Geçen gün yine depremle sarsıldık. Kimileri için büyüklüğü çok da dikkate değer değildi. Kimileri içinse bir korku ve tedirginlik nedeni oldu.
Sevdiğim bir arkadaşı aradım “Depremi hissettiniz mi?” diye. Aynı şehirde yaşamayı aynı depremi hissetme nedeni olarak öne sürdü dost. Aynı şehirde doğmak, aynı mahallede yaşamak hatta aynı evde olmak, depremleri aynı şiddette yaşama ile doğrudan bağlantılı mıdır?
Soru sormaya devam edelim. Fiziki bir etki veya sarsıntı sahi herkeste aynı tepkiye neden olur mu? Tepkilerimizin içimizdeki dünya ile, orada kopan fırtınalarla bir ilgisi yok mudur? Bir deprem her kişide aynı sonuca ulaşırsa, aynı yaranın üstünü açarsa, aynı yerden yarası kanarsa evrenin içinde bir evren olma selahiyetimize uygun olur mu?
Sorular arttırılabilir lakin şimdilik yeterli.
Birbirimizin hayatına dokunmak içindir belki de farklılıklarımız. İç dünyamızın sırlarını paylaşmak, eksikliklerini gidermek, kırılan yanlarını tamir etmek içinir belki de. Hayat belki de bunlardan ibarettir.
Eksiklerini tamamlama çabası insanın dünya serüvenin her daim baş meselelerinden biri olmuştur. Baş ağrıtan meselelerinden biri. Başa getiren, baş eğdiren…
Bir çok meselemiz olmakla birlikte, bir çok mevzu başımızı ağrıtmakla birlikte bazı meselelerin evrenimizin merkezinde olduğu doğrudur.
Sarsılmaz kaleler inşa etmek, sarsılmaz hayal arayışı kadar gündemimizi işgal etmez hiçbir zaman. Bundan dolayı olsa gerek ki hep bir yanımız tamamlanmayı bekler. Bir yanımızın gözü kulağında olur. Gözü kalbinde olur.
Depremlerin kişilere göre şiddeti vardır desek acaba kırılır mı kimse? Kayıp oranımız, ki “oran” kavramı da görecelidir, depremin şiddetini belirlemede etkilidir. Evin kaçıncı kat yada kaç kat olduğu ile şiddeti arasında doğru bir orantının olmaması gibi.
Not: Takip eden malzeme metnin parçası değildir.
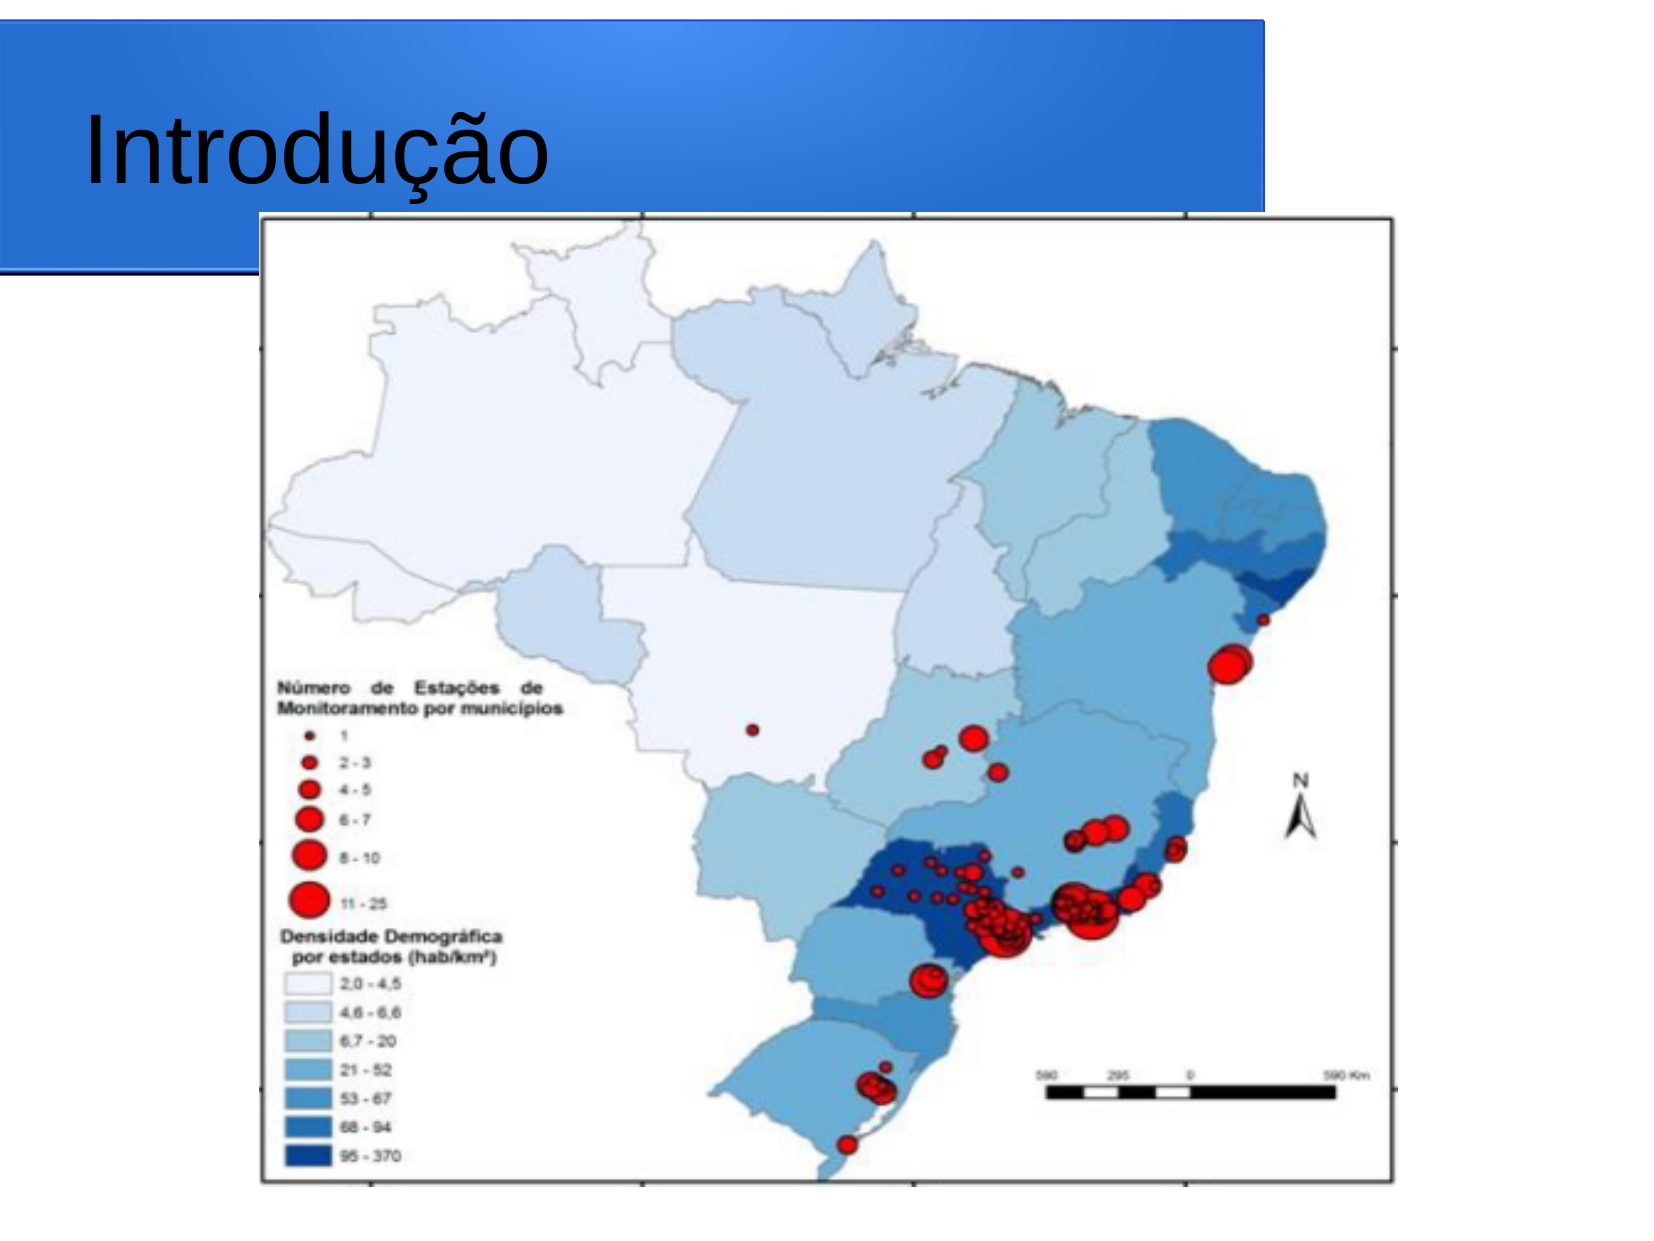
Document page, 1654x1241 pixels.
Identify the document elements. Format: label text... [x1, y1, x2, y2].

title Introdução [82, 47, 1235, 252]
picture [259, 212, 1398, 1187]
Yeni zamanlarda hayatlar kolaylaşıyor, imkanlar artıyor, zamanlar kısalıyor, mesafeler azalıyor. Doğru. Keşke eksik yanlarımız için de aynı şeyleri konuşabilsek. Aynı şeyler gibi içimizdeki eksikleri azaltabilsek, yarım şeyleri tamamlayabilsek. Fiziksel mesafeler gibi ruhlarımız arasındaki mesafeleri de kısaltabilsek, yaralarımıza merhem olabilsek. Şifa olabilsek her yaraya.
Deprem, üzerinden yürüdüğümüz yolun, taşıdığımız mesuliyetlerin, “karanlığa koşan aydınlık arayıcılarının”, el yordamı ile aynel yakin taliplilerinin de sorgusunu yapabilsek keşke. “Güneşten kaçan güneş arayıcılarına işaret olsak”. Aydınlığı gösteren.
“Şahit olunan her acıya insan kendi acısı üzerinden anlam verir” der arifler.
Acı eksik kılar. Eksik tam olma arayışına teşne olur. Bu durum belki de bir hayat boyu devam edecektir. Son nefesimize kadar badireden badireye, depremden depreme götürecektir bu durum bizi.
İmtihanlarımızın hakkını vermemiz lazım evvelen. İmtihanların birer tam olma fırsatı, tam olma koşusu, tam olma arayışı olduğunu kabul etmeliyiz. Kabul etmeliyiz ki kısa süreli dünya serüvenmizin nihai durağındaki saadeti için bunlar şart.
Asıl menzile odaklanma, bizi kısa süreli durakta uyanık olmaya, ölçülü olmaya, nefeslerimizin sayılı olduğu bilinci ile harekete sevk etmelidir.
Ötesinin lafu güzaf olduğunu bilip öyle yola çıkmalı. İyi yolculuklar efendim.